The southwest Atlanta facility wasn't built for labor and deliveries and the parking was nothing like a delivery room Wednesday afternoon.
"Choatic. There were people screaming, 'She's going to have the baby! Help her! Oh, Lord! What we gonna do? This is not a hospital. She should not be here!' So, I just asked everyone to calm down and then got the mother to calm down. She was screaming trying to prevent the baby from coming and I told her not to do that because you're gonna get a very strong contraction and that baby's gonna fly out," Davis said Thursday.
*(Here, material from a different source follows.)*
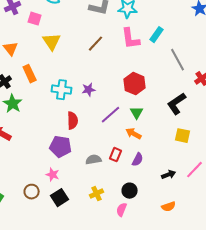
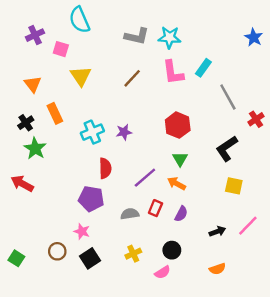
cyan cross: (62, 90) -> (92, 132), turned -30
purple line: (111, 115) -> (145, 178), moved
pink semicircle: (122, 210) -> (162, 272), turned -144

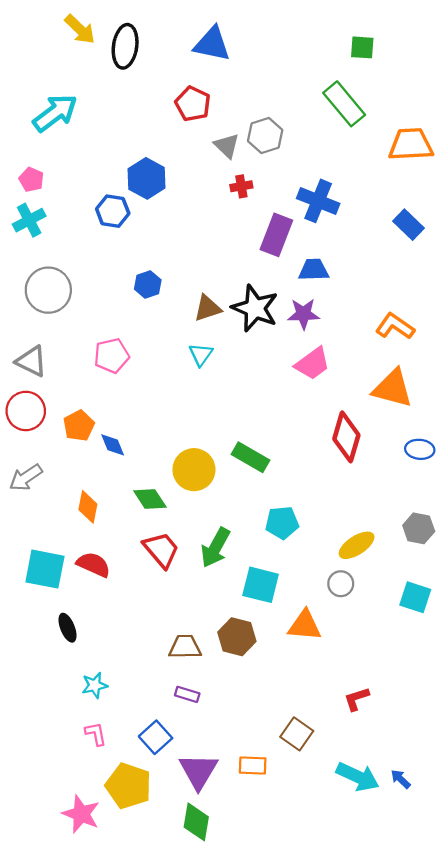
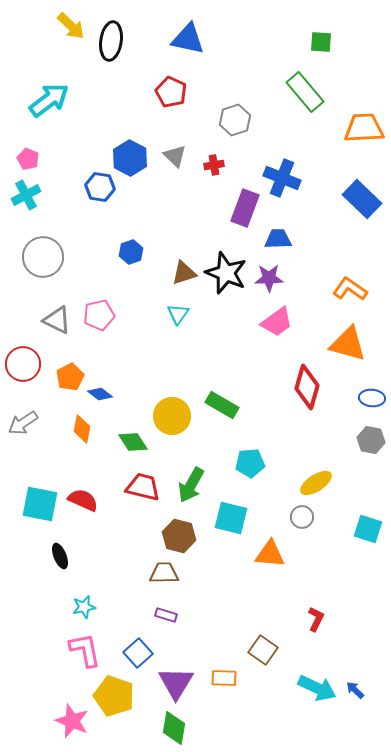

Nurse Evelyn talked mom through a couple of pushes until the head emerged. One more push and the baby girl arrived. Unfortunately, she was gray and wasn't breathing.
"We had her wrapped up and I started rubbing her chest and I was like, 'Come on baby, breathe, breathe, breathe, come on. Take a breath, baby. I just rubbed on the baby's chest and she let out a scream. I was so happy, said Davis, who delivered hundreds of babies on Navaho and Hopi Reservations in Arizona early on in her career.
"I'm just glad we were all here to help. I don't feel like a hero. I became a nurse to help people and I'm just glad I was here to help. Ten minutes later and this place would have been closed and no one would've been here to help." said Davis, who works in the HIV/AIDS division of the Adamsville Clinic.